◆ **Exercise objective**:
From the data below, return each line in which the string "SELECT" is found.

### Entries supplied

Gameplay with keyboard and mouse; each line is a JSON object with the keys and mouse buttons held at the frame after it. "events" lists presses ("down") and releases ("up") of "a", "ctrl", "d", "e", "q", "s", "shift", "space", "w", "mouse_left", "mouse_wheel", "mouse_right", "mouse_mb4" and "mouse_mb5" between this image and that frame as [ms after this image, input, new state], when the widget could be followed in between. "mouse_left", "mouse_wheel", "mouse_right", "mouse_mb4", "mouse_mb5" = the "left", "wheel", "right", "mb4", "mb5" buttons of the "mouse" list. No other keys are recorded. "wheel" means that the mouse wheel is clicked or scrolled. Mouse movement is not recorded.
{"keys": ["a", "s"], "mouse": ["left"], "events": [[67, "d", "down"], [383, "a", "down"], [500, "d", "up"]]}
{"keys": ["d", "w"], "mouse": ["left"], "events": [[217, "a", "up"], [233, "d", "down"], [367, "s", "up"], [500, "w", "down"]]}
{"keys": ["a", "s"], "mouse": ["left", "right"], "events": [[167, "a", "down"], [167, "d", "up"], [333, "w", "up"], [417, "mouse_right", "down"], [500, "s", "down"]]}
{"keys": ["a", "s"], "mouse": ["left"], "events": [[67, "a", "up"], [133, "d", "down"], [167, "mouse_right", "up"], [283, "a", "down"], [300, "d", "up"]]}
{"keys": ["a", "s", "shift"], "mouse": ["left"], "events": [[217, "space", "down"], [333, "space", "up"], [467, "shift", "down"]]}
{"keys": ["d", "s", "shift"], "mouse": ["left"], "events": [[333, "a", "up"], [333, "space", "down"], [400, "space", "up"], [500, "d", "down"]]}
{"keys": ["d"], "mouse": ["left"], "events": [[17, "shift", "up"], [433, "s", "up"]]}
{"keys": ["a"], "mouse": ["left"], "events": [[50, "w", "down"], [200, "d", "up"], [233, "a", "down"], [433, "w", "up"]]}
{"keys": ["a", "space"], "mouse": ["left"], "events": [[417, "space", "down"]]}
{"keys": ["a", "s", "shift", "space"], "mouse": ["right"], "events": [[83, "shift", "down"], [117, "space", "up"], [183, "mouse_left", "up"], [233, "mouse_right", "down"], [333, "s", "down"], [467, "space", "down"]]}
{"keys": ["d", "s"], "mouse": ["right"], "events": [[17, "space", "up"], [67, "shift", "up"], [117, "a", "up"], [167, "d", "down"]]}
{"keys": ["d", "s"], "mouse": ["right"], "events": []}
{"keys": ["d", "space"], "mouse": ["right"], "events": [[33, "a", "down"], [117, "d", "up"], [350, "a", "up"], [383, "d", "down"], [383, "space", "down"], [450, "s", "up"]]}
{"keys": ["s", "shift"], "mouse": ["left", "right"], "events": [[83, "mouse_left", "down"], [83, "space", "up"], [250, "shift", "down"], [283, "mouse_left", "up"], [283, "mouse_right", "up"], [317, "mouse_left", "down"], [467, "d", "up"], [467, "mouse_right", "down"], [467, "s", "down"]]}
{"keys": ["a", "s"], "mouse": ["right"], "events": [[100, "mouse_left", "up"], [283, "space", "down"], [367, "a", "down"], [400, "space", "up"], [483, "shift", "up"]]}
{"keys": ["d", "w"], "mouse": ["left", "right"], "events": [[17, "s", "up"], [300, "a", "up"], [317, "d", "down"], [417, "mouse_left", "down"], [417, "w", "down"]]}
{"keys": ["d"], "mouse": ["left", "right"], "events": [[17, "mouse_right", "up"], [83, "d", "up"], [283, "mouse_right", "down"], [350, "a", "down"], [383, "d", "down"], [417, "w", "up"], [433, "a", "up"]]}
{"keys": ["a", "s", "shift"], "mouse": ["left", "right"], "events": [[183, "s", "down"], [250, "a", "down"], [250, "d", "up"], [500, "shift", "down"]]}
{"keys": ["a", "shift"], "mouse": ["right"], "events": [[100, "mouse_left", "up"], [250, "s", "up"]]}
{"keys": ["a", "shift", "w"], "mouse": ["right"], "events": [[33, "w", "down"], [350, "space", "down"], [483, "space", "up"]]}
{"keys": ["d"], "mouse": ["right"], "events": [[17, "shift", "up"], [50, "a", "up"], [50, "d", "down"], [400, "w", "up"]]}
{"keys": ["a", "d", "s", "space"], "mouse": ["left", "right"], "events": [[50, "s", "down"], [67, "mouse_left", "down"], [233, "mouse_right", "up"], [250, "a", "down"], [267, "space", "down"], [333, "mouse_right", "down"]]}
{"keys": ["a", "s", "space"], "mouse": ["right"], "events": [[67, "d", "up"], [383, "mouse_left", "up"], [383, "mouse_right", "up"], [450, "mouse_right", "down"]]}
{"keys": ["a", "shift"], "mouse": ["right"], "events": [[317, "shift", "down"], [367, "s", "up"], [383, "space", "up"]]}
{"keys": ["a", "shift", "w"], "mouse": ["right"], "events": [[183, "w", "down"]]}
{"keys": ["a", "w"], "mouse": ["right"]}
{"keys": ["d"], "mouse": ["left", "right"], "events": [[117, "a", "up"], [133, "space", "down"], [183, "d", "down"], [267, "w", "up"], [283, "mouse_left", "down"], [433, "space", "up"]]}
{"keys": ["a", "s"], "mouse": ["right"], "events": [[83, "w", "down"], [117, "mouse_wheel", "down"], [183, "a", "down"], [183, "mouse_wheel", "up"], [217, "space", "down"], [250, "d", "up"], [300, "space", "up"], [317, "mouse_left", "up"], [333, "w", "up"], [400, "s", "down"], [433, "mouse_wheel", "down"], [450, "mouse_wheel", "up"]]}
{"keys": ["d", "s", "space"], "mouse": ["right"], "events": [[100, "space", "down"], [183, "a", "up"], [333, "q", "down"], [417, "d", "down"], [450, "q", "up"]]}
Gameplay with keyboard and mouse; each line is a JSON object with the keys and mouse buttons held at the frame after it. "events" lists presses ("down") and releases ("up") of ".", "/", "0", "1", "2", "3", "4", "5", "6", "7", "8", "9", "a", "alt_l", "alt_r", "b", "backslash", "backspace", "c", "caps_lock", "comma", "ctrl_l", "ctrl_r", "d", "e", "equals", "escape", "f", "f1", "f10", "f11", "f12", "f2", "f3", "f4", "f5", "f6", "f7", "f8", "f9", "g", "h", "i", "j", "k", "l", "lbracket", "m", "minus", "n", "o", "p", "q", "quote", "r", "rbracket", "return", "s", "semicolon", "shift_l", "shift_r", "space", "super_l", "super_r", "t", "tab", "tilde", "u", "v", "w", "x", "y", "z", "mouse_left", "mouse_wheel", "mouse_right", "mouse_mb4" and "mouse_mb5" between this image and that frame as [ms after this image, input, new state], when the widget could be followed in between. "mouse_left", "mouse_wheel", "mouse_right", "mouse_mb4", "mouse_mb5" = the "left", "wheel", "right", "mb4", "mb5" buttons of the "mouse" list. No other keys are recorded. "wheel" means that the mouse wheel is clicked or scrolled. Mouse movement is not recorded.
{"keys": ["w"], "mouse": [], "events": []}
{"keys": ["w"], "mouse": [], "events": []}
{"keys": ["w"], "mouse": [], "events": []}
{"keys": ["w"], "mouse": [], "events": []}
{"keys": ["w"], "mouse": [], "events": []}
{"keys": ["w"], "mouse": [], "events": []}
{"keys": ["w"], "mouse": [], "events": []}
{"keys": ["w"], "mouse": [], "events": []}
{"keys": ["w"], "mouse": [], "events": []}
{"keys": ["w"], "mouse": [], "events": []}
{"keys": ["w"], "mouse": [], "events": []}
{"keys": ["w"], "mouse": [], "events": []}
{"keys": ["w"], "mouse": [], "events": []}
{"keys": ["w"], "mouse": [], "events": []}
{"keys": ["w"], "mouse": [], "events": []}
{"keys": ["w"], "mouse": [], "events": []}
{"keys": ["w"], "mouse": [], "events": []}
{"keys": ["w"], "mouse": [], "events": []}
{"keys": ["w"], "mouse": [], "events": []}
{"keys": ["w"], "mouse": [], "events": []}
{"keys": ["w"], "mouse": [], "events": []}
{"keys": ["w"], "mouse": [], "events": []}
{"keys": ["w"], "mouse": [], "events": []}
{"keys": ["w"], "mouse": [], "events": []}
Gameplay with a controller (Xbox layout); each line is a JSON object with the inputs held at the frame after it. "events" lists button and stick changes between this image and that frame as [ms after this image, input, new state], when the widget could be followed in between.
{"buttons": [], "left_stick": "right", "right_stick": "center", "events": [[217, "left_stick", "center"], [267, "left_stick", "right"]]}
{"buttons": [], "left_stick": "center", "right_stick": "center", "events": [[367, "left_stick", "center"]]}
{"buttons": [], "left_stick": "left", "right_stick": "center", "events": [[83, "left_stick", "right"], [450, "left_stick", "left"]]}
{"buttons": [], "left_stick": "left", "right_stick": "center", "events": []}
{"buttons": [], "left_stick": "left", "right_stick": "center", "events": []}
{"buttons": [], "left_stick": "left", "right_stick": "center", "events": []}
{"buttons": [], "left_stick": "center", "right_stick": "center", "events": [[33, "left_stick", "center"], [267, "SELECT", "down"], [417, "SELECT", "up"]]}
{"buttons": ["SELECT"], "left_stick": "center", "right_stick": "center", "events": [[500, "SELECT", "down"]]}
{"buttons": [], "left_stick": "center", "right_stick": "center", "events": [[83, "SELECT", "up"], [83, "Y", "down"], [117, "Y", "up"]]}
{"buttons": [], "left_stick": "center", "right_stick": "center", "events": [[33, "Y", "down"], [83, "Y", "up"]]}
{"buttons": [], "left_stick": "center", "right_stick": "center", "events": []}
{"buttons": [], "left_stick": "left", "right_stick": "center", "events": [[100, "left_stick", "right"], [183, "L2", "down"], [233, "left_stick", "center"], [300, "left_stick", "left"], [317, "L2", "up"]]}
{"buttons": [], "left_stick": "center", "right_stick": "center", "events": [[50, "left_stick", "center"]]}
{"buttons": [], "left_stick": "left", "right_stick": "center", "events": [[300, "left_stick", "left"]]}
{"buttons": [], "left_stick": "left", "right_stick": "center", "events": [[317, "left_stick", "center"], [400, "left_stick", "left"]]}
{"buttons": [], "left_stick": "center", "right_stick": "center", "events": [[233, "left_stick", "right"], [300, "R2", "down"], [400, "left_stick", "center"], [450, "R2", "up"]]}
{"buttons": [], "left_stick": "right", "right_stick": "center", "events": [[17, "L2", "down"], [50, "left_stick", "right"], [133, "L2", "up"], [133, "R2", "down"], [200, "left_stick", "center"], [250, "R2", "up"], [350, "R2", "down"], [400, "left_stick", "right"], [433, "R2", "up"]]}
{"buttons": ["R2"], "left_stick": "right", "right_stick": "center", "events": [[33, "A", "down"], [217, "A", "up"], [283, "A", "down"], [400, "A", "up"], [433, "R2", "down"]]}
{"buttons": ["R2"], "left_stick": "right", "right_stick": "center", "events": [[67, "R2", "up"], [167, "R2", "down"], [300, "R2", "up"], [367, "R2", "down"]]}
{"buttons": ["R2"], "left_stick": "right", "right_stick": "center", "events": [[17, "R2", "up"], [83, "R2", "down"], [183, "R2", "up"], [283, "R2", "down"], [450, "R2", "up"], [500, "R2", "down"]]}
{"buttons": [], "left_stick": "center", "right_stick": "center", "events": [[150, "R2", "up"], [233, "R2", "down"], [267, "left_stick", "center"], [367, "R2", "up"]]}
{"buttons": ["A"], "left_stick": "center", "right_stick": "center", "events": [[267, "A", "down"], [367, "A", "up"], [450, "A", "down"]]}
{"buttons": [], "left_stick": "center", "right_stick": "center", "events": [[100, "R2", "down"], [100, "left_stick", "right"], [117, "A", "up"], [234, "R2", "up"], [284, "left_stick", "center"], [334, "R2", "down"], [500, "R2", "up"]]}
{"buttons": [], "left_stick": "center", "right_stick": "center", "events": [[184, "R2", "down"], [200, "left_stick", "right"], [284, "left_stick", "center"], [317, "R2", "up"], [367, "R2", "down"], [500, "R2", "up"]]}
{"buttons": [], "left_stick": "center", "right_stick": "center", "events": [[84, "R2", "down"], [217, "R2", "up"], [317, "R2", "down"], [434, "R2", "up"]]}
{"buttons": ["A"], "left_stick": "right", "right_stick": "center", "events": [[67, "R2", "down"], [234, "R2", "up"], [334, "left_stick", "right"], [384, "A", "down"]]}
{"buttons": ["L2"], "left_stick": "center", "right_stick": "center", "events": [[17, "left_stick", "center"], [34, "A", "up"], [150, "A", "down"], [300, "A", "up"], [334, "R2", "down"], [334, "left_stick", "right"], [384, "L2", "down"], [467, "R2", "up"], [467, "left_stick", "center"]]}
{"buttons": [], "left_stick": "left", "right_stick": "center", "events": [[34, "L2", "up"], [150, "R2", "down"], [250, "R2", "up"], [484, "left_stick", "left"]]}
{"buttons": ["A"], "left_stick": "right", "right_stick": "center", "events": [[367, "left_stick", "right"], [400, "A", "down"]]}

######

◆ **Answer to this exercise**:
{"buttons": [], "left_stick": "center", "right_stick": "center", "events": [[33, "left_stick", "center"], [267, "SELECT", "down"], [417, "SELECT", "up"]]}
{"buttons": ["SELECT"], "left_stick": "center", "right_stick": "center", "events": [[500, "SELECT", "down"]]}
{"buttons": [], "left_stick": "center", "right_stick": "center", "events": [[83, "SELECT", "up"], [83, "Y", "down"], [117, "Y", "up"]]}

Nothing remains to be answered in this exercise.